Ra Kajol explains this circuitous motion reflective pithily: 'We are growing wider and wider, faster and faster, we don't know where we will reach. We go forward and forward. Finally, we get back to our behind.' This is the motion of a culture engendered by technology, or the 'conspirtual' (where concept= conspiracy), the very act of 'poesis' that Martin Heidegger described as the 'bringing forth' that is technology, where man and his environment both are challenged into being 'for something else,' into bearing such unknown fruits—the novum, the new— where his essence becomes this 'destining', an essence he is in danger of being blind to. Heidegger, in 'The Question Concerning Technology,' describes technology as not merely instrumental but as the 'challenging revealing from a setting-forth (stellen), for an enframing (ge-stell).' Man is challenged into being the 'bestand', the standing-reserve; objectless, he becomes the object of this 'concept/conspiracy', whereas he believes he is challenging the earth into ordering, for his dominion.
Ra Kajol's 'touch and press' finger-fold technique is itself a part of this engendered culture. Paul Virilio, the philosopher who theorized the role of speed in politics and the technologically produced disappearance of cultural life, describes the effect of such innovations as nanotechnology and the 'vision-machine' (the various screens/gateways that are a part of a 'hypermodern reality') as an immobilization of the body through an infinitely 'approaching proximity' and the domination of the 'image' over the imagination.
The exhibition itself follows this movement. The return to 'one's behind' carries a motif Ra Kajol has used elsewhere, the bamboo, but his use of a new figurative language here excludes popular art as is evident in his other works (2011) where it is readable only in traces. Human motivity, then, in Ra Kajol is at once elusive and co-present with a conceptual conspiracy; the all-seeing pyramid may be archetypical, but the magic vase, unknown fruit, the volcano, tulip, these conspire to man's aspirations (from bigger to 'sparer', conservative to neo-conservative via an illusion of liberal dreams, or as Virilio would say, the illusion of democracy while the enormity of the ambitions of the engine are hidden by the apparent transparency of the destruction of time-distance for speed-vision).
This world, manifested, is then stripped of the democratic illusion or neo-conservative capitalist sheerness; for in approaching proximity, we find we are at the beginning again, in an infinitely 'contracting' world, where the screens of arrival, apparent motion, conceal the rude military logistics of the 'engine' of control.

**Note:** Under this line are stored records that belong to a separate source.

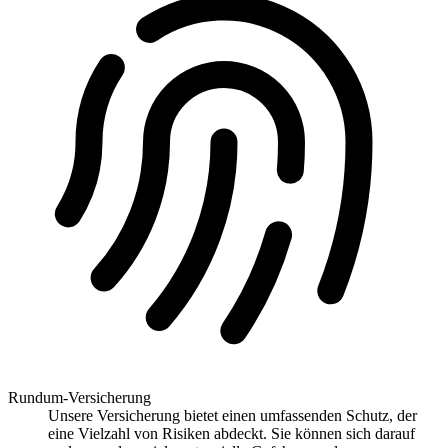
Rundum-Versicherung
Unsere Versicherung bietet einen umfassenden Schutz, der
eine Vielzahl von Risiken abdeckt. Sie können sich darauf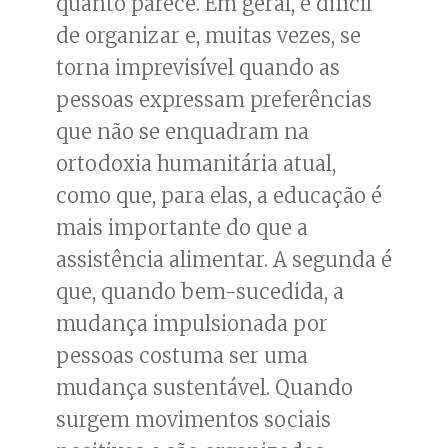
quanto parece. Em geral, é difícil
de organizar e, muitas vezes, se
torna imprevisível quando as
pessoas expressam preferências
que não se enquadram na
ortodoxia humanitária atual,
como que, para elas, a educação é
mais importante do que a
assistência alimentar. A segunda é
que, quando bem-sucedida, a
mudança impulsionada por
pessoas costuma ser uma
mudança sustentável. Quando
surgem movimentos sociais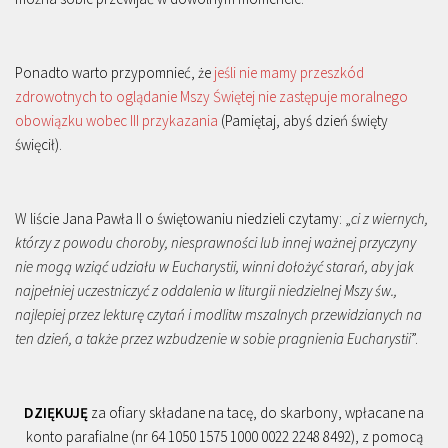
Ponadto warto przypomnieć, że
jeśli nie mamy przeszkód
zdrowotnych to oglądanie Mszy Świętej nie zastępuje moralnego
obowiązku wobec III przykazania
(Pamiętaj, abyś dzień święty
święcił).
W liście Jana Pawła II o świętowaniu niedzieli czytamy: „
ci z wiernych,
którzy z powodu choroby, niesprawności lub innej ważnej przyczyny
nie mogą wziąć udziału w Eucharystii, winni dołożyć starań, aby jak
najpełniej uczestniczyć z oddalenia w liturgii niedzielnej Mszy św.,
najlepiej przez lekturę czytań i modlitw mszalnych przewidzianych na
ten dzień, a także przez wzbudzenie w sobie pragnienia Eucharystii
”.
DZIĘKUJĘ
za ofiary składane na tacę, do skarbony, wpłacane na
konto parafialne (nr 64 1050 1575 1000 0022 2248 8492), z pomocą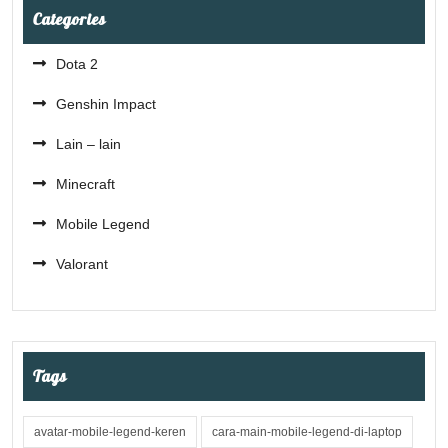
Categories
Dota 2
Genshin Impact
Lain – lain
Minecraft
Mobile Legend
Valorant
Tags
avatar-mobile-legend-keren
cara-main-mobile-legend-di-laptop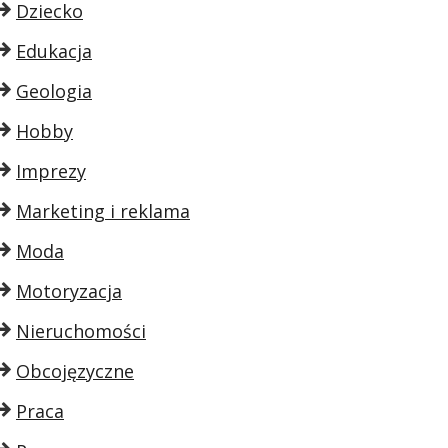
Dziecko
Edukacja
Geologia
Hobby
Imprezy
Marketing i reklama
Moda
Motoryzacja
Nieruchomości
Obcojęzyczne
Praca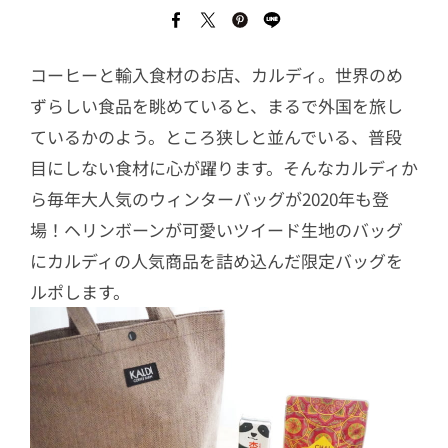
コーヒーと輸入食材のお店、カルディ。世界のめ
ずらしい食品を眺めていると、まるで外国を旅し
ているかのよう。ところ狭しと並んでいる、普段
目にしない食材に心が躍ります。そんなカルディか
ら毎年大人気のウィンターバッグが2020年も登
場！ヘリンボーンが可愛いツイード生地のバッグ
にカルディの人気商品を詰め込んだ限定バッグを
ルポします。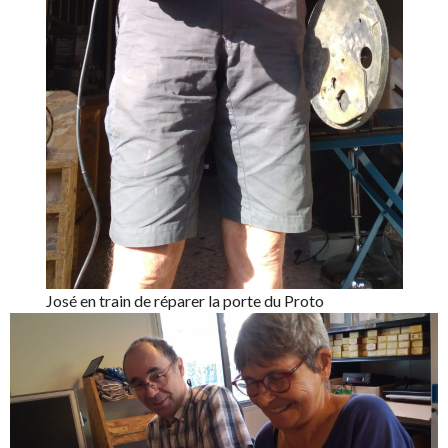
José en train de réparer la porte du Proto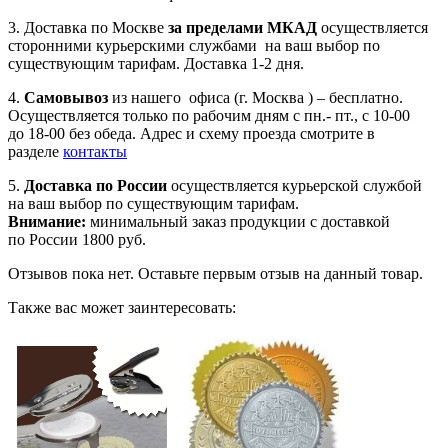
3. Доставка по Москве
за пределами МКАД
осуществляется
сторонними курьерскими службами на ваш выбор по
существующим тарифам. Доставка 1-2 дня.
4.
Самовывоз
из нашего офиса (г. Москва ) – бесплатно.
Осуществляется только по рабочим дням с пн.- пт., с 10-00
до 18-00 без обеда. Адрес и схему проезда смотрите в
разделе
контакты
5.
Доставка по России
осуществляется курьерской службой
на ваш выбор по существующим тарифам.
Внимание:
минимальный заказ продукции с доставкой
по России 1800 руб.
Отзывов пока нет. Оставьте первым отзыв на данный товар.
Также вас может заинтересовать: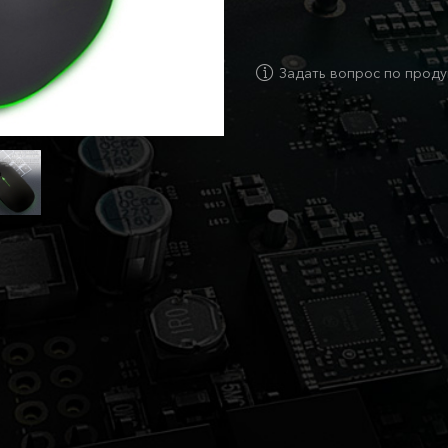
Задать вопрос по проду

Ra Kajol's topology may appear to ironically imitate the capitalist glitz of the business office and the skyscraper, yet that is the mere surface of a depth field forever eluding the creatures who line up with hapless hands around the sumptuous fruit, the silver sensuality of the geometric 'forces' giving way to the darkness beyond relief, our vision of 'space,' which is itself the limits of vision: light blacked-out, the converse and unapparent world to the one sought by the speed of light.
Ra Kajol's Conspiritual was on view from March 3 to 15, 2014, in Gallery Shilpangan.